According to Emerson Nafziger, crop production specialist, University of Illinois Extension, "research tells us that planting before May 1 almost always yields more than planting later, with yield loss accelerating with delays past early May. Planting date and yields over years for the whole state often give a different picture, however."
Over the past 22 years, in fact, there has been no correlation between the date by which 50% of the corn crop was planted and statewide yield, measured as departure from trend-line yield in order to correct for the upward yield trend over time.
In 2014, 36% of the Illinois corn crop was planted by April 30, and the average yield was 200 bushels per acre. In contrast, 81% of the crop was planted by April 30 in 2012, but the average yield was only 105 bushels per acre. Two of the latest-planted crops in recent years – 2009 and 2013, with hardly any corn was planted by April 30 – produced yields more than 10 bushels above trendline yields. So it is clear that what happens with weather during the season can override when the crop was planted, at least over a large area.

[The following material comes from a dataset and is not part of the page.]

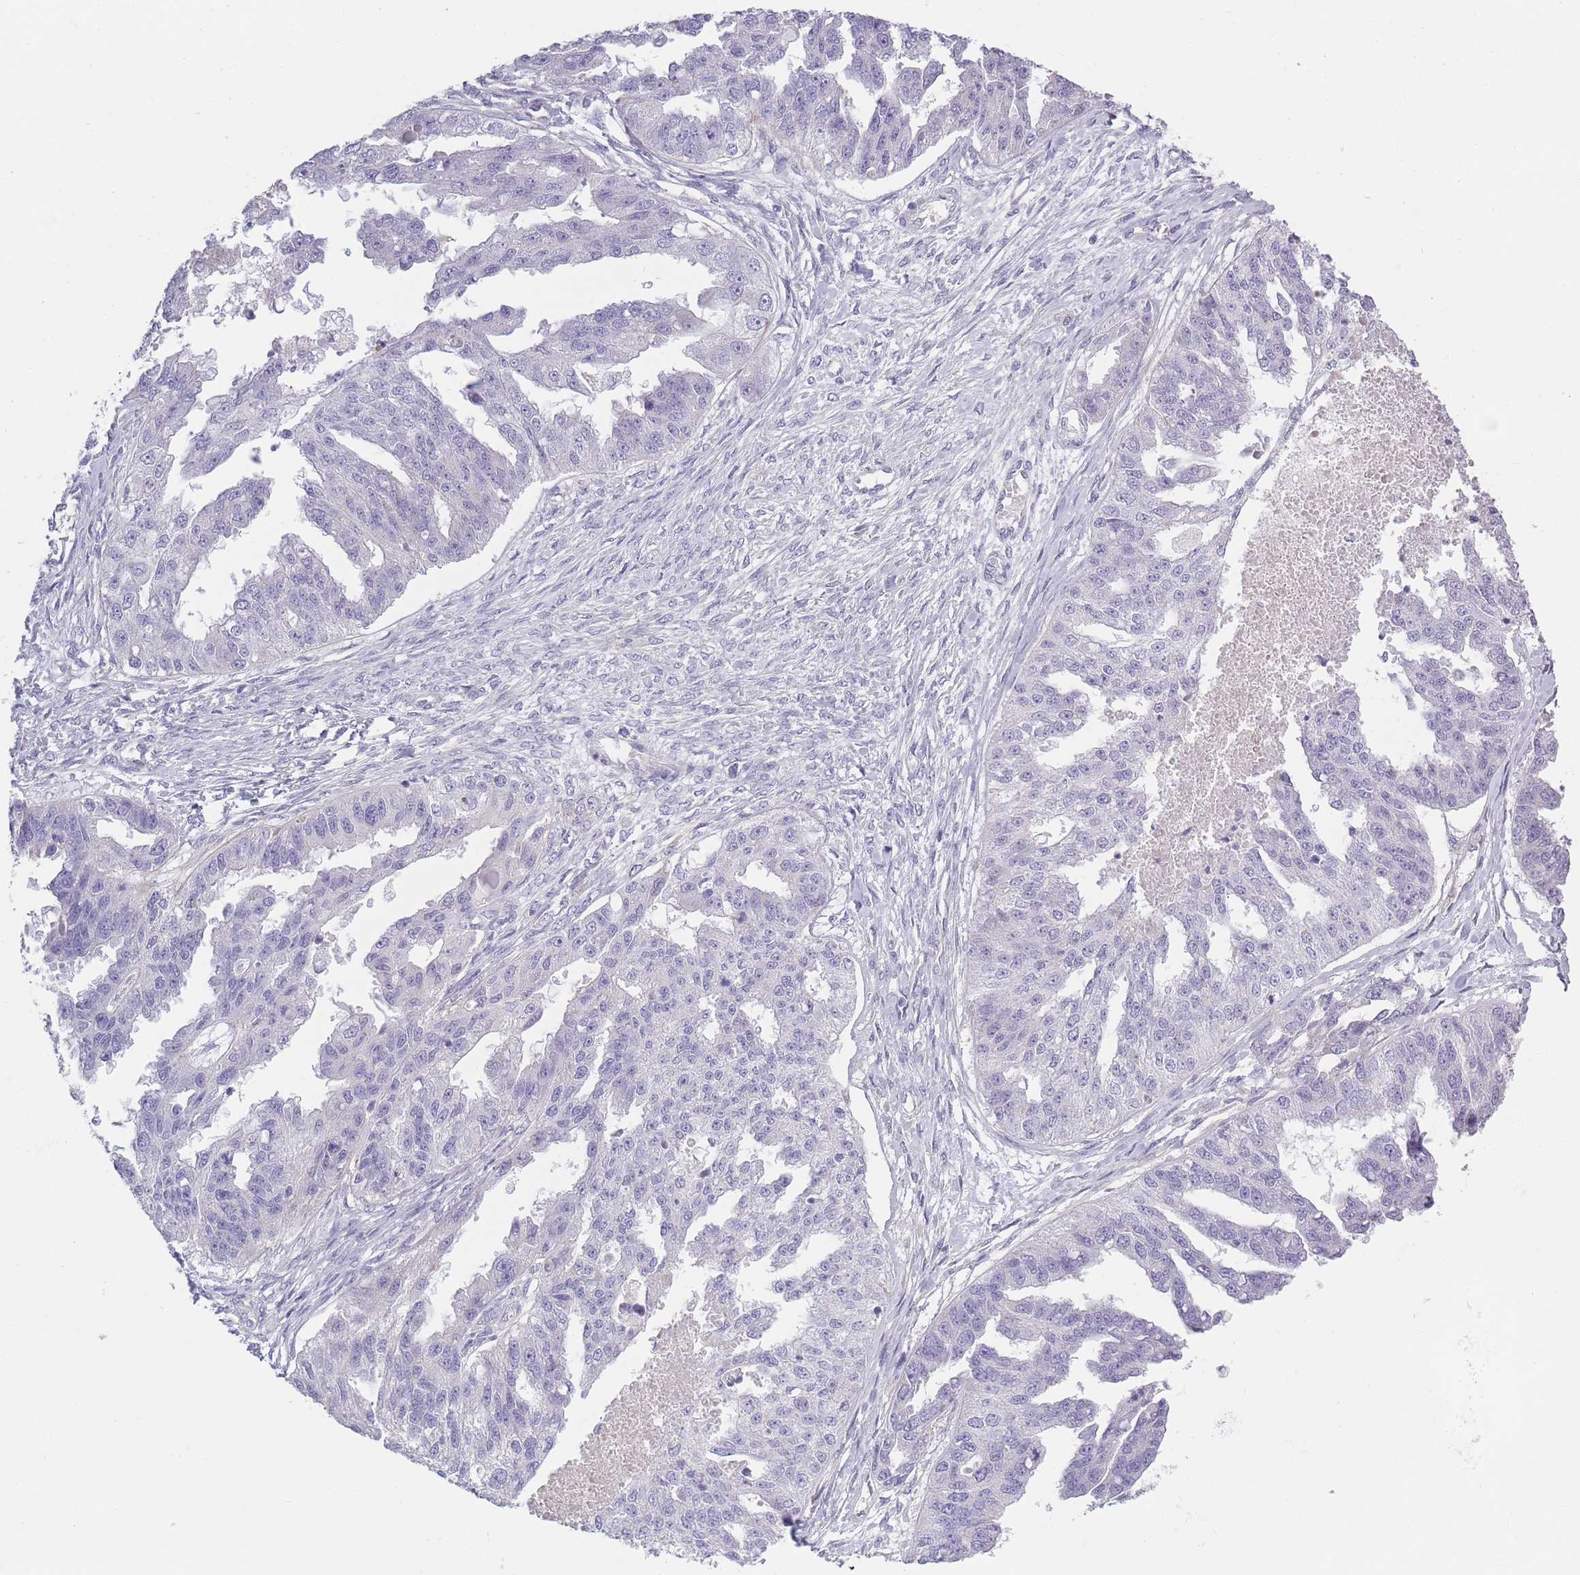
{"staining": {"intensity": "negative", "quantity": "none", "location": "none"}, "tissue": "ovarian cancer", "cell_type": "Tumor cells", "image_type": "cancer", "snomed": [{"axis": "morphology", "description": "Cystadenocarcinoma, serous, NOS"}, {"axis": "topography", "description": "Ovary"}], "caption": "A high-resolution micrograph shows immunohistochemistry (IHC) staining of ovarian cancer, which displays no significant staining in tumor cells.", "gene": "AP3M2", "patient": {"sex": "female", "age": 58}}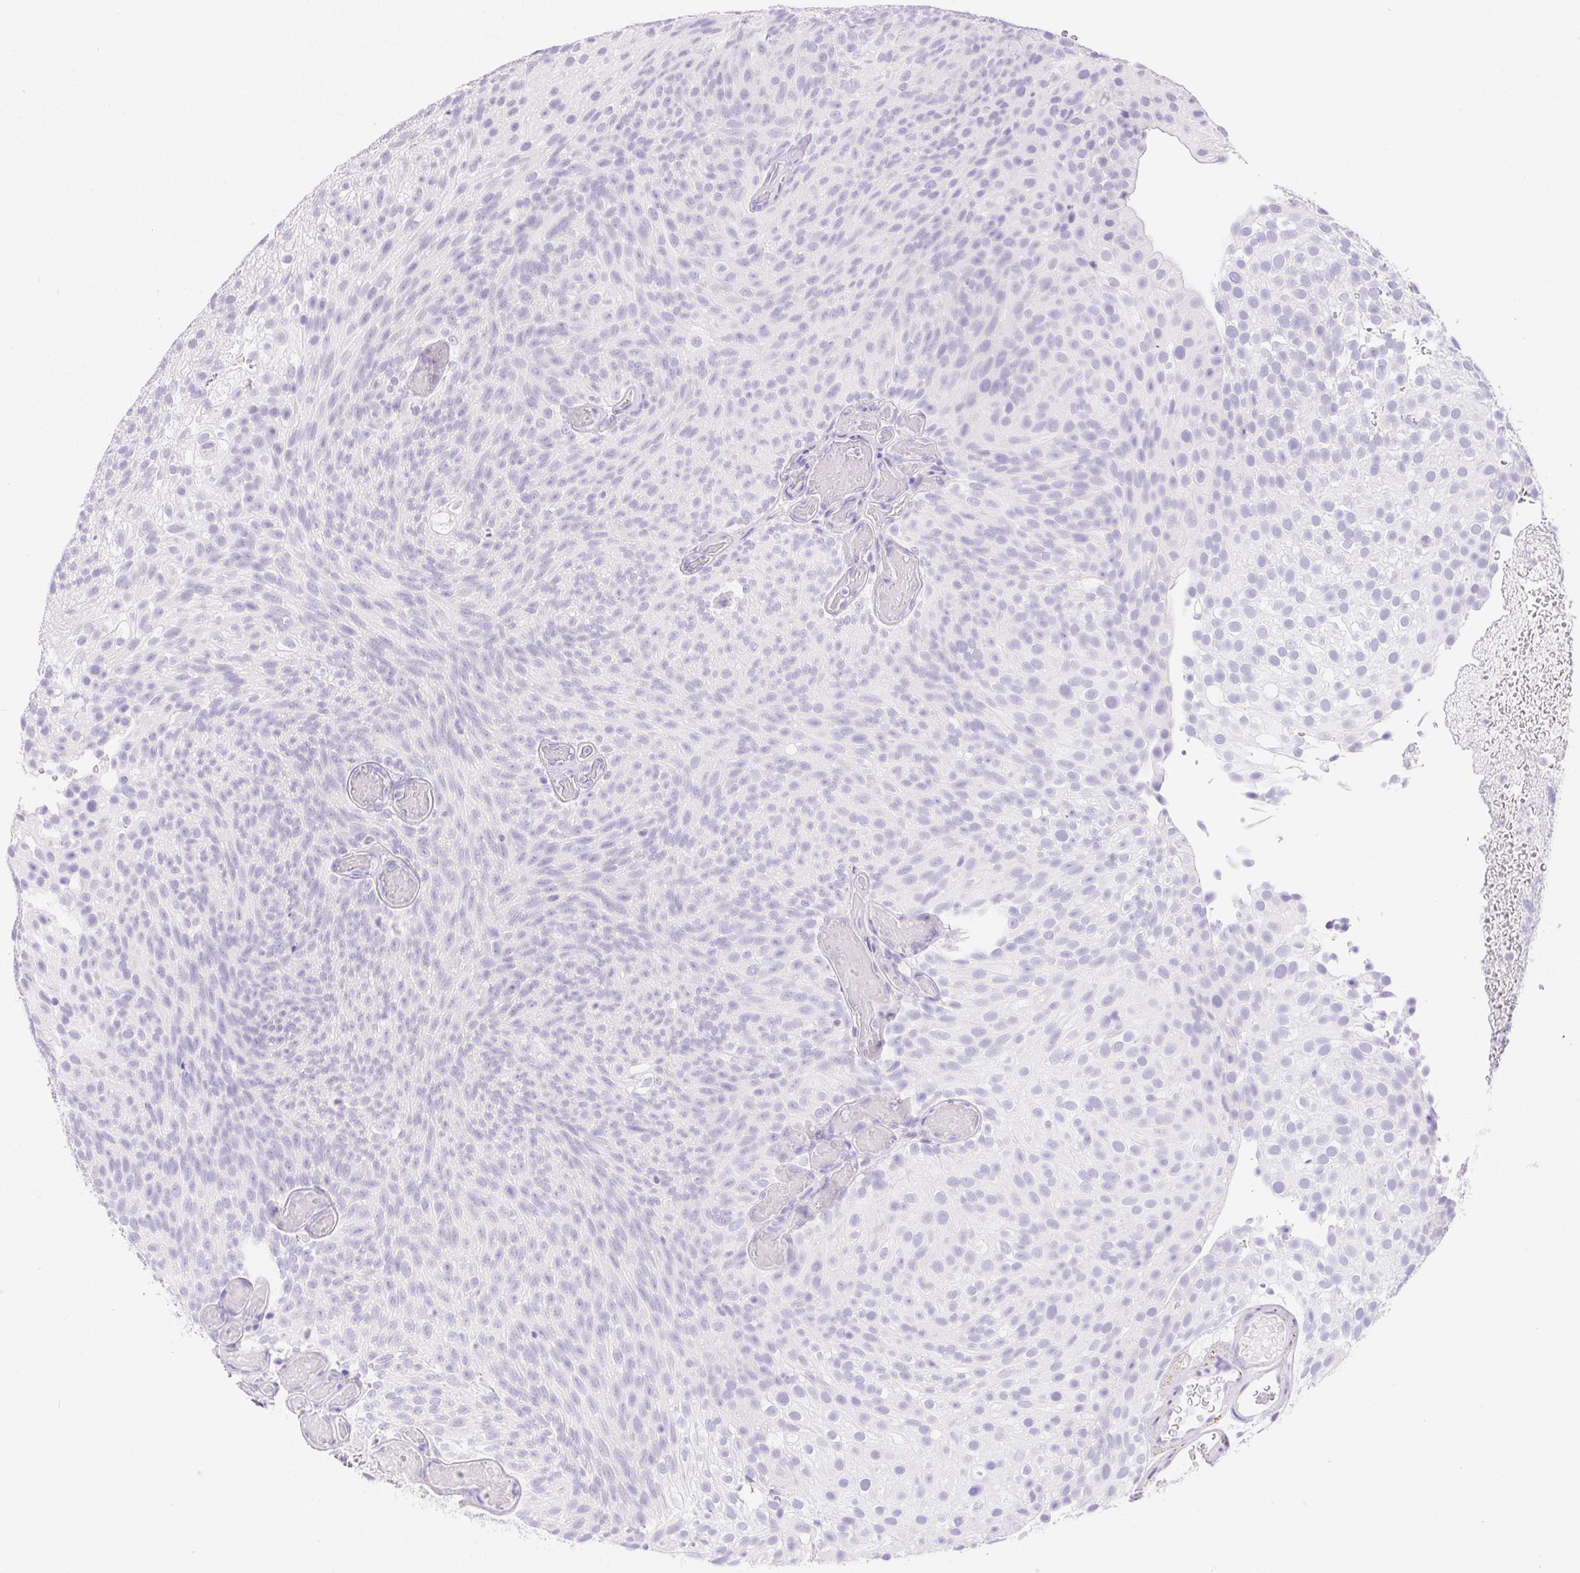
{"staining": {"intensity": "negative", "quantity": "none", "location": "none"}, "tissue": "urothelial cancer", "cell_type": "Tumor cells", "image_type": "cancer", "snomed": [{"axis": "morphology", "description": "Urothelial carcinoma, Low grade"}, {"axis": "topography", "description": "Urinary bladder"}], "caption": "DAB (3,3'-diaminobenzidine) immunohistochemical staining of human urothelial cancer exhibits no significant staining in tumor cells.", "gene": "PNLIP", "patient": {"sex": "male", "age": 78}}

But for each individual field we still need to try to plant as early as conditions allow. Even if planting a week or two later would have little effect on yield in that field that year, we need to “start so we can finish” – getting all fields planted by early May is a goal as we try to maximize yield potential. But might this year be an exception, with potential for harm from planting into cool soils in the last week of April, with the weather forecast indicating that temperatures may stay low for the next week?
Nafziger also reminds farmers that soil moisture should be appropriate for planting.
"Waiting until soil is dry enough to allow planting into good seedbed and rooting (less-compacted) conditions is more important when soils are cool than when they are warm," he says. "We never want to work soils wet and plant under wet soil conditions if we can help it, but we certainly do not want to do that in April, especially when soil temperatures are less than normal."